◆ DATA:
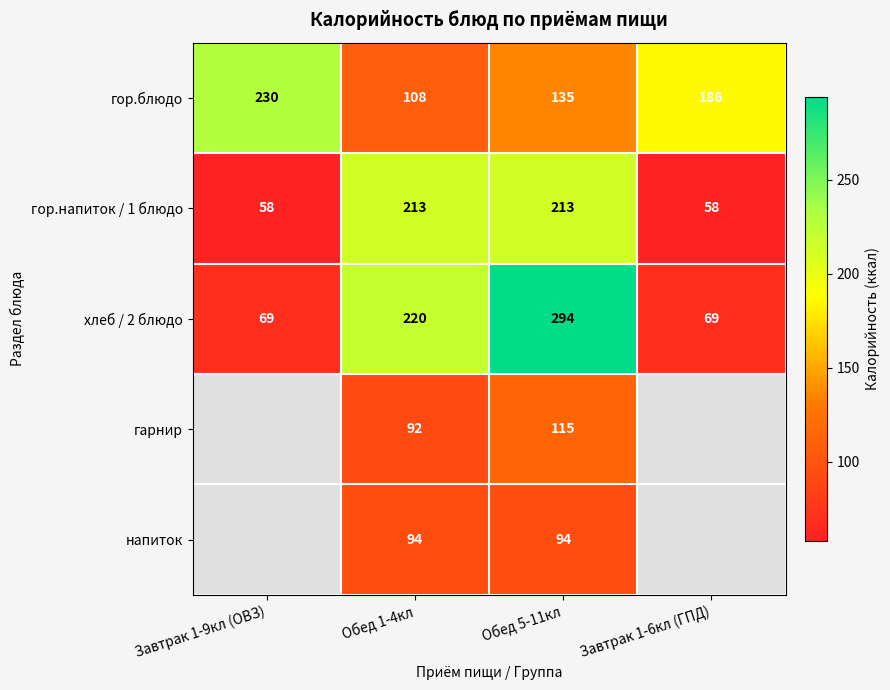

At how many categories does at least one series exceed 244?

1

--

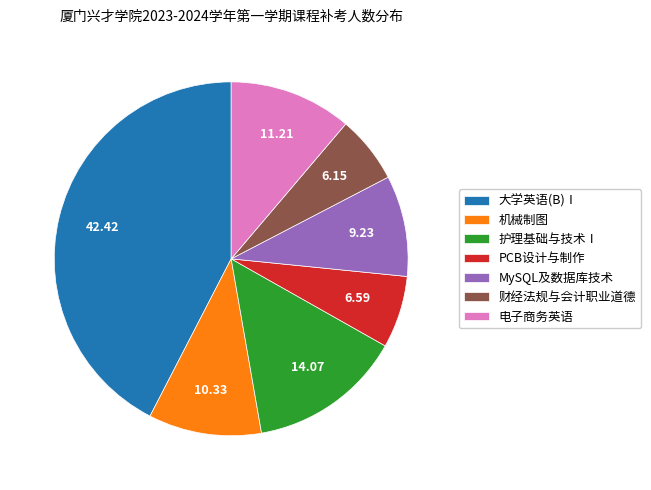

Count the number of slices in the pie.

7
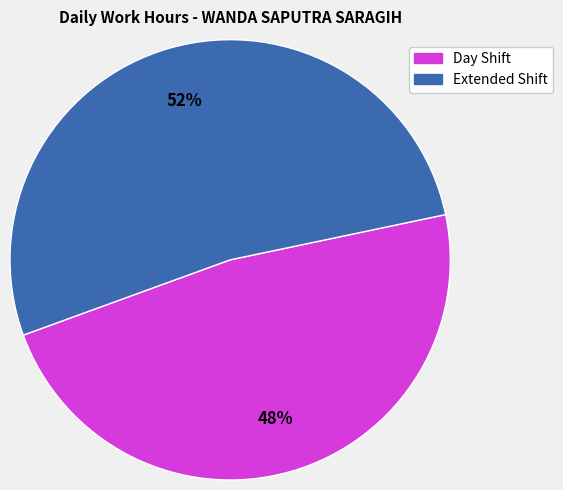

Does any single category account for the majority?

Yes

--

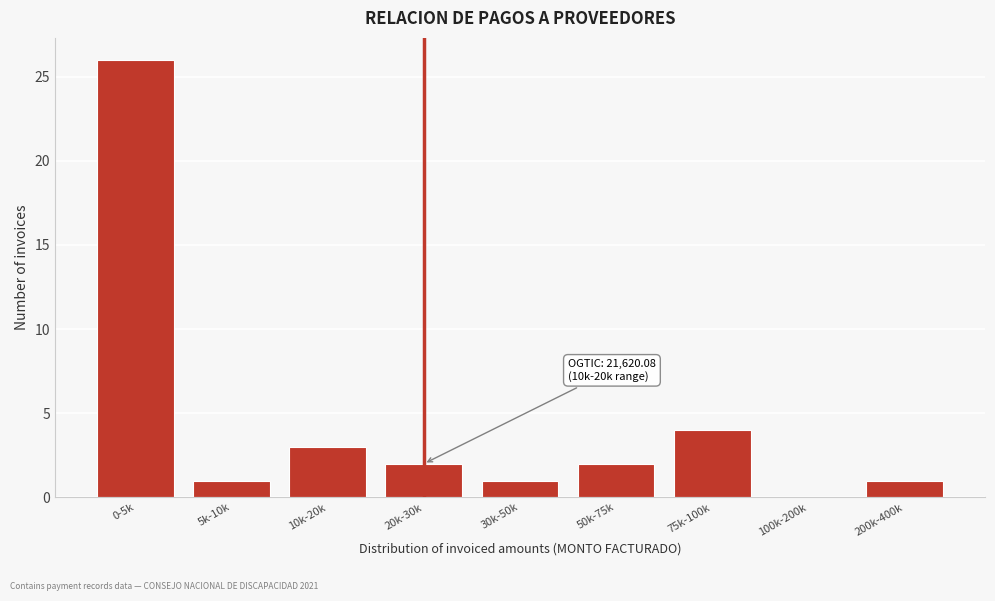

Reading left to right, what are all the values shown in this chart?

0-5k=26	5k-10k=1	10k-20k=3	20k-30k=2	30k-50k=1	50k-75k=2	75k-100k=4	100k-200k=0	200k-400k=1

◆ PROBLEM: Return everything in the material above, from the line containing "Count the number of slices in the pie." down to the line containing "Does any single", with both of those lines included and the wording unchanged. Leave the pictures out.

◆ TASK RESULT:
Count the number of slices in the pie.

7

Does any single category account for the majority?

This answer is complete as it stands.